Pracownicy fabryki Mini w Oxfordzie świętowali ostatnio okrągły jubileusz. Równo 60 lat od uruchomienia produkcji pierwszej generacji bramę zakładu opuściło Mini z numerem 10 mln!
Pierwsze egzemplarze Mini – małolitrażowego modelu zaprojektowanego przez Sir Aleca Issigonisa – wyjechały na brytyjskie drogi równe sześćdziesiąt lat temu – w sierpniu 1959 roku. Auto, w niemal niezmienionej wersji przetrwało w ofercie marki (która zawdzięcza mu nawet nazwę!) aż do 2000 roku. Ostatnia sztuka opuściła bramę fabryki 14 września 2000 roku. Przez 41 lat rynkowej kariery samochód sprzedał się w rekordowej liczbie 5,3 mln egzemplarzy. Nawet w ostatnim roku produckji chętnych na klasycznego Mini nie brakowało. Śmiało stwierdzić można, że uśmierciły go przepisy dotyczące bezpieczeństwa...
z
Oznacza to, że resztę – w tym przypadku 4,7 mln sztuk – stanowią auta zbudowane już pod przewodnictwem BMW w fabryce w Oxfordzie. To całkiem niezły wynik, jeśli wziąć pod uwagę, że marka przeszła pod władanie niemieckiego koncernu w 2000 roku.
Z okazji historycznego wydarzenia na błoniach fabryki w Oxfordzie zorganizowano zlot klasycznych ”miniaków”. W bieżącym roku czeka nas jeszcze jeden ”kamień milowy” w historii marki. W październiku na drogi wyjechać maja pierwsze w dorobku producenta modele z napędem elektrycznym.

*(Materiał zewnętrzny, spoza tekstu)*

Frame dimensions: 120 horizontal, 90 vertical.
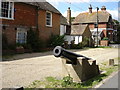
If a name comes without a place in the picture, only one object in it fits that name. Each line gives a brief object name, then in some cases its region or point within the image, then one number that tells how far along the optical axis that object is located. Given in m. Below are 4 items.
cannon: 3.85
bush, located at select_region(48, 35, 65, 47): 14.25
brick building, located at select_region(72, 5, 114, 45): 30.96
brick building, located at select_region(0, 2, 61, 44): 10.80
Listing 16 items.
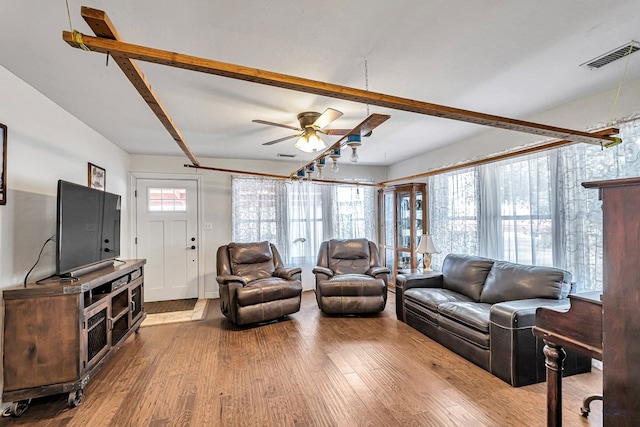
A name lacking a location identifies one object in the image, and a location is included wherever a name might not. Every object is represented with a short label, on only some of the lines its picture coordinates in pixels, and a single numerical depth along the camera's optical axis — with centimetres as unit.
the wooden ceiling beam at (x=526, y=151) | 192
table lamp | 395
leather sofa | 226
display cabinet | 482
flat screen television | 218
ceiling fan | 270
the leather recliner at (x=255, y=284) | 345
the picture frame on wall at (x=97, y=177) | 326
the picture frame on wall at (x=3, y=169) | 200
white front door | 464
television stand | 195
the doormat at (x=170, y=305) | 420
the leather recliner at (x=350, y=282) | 384
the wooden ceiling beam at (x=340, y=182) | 394
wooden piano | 106
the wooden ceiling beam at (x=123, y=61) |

Chodzi o Mini Cooper SE napędzany elektrycznym silnikiem o mocy 181 KM (270 Nm). Wyposażony w litowo-jonowe baterie akumulatorów (pojemność 32,6 kWh) samochód rozwijać ma prędkość maksymalną 150 km/h i przyspieszać do setki w 7,3 s. Zasięg – w zależności od procedury homologacyjnej – wahać ma się między 235 a 270 km.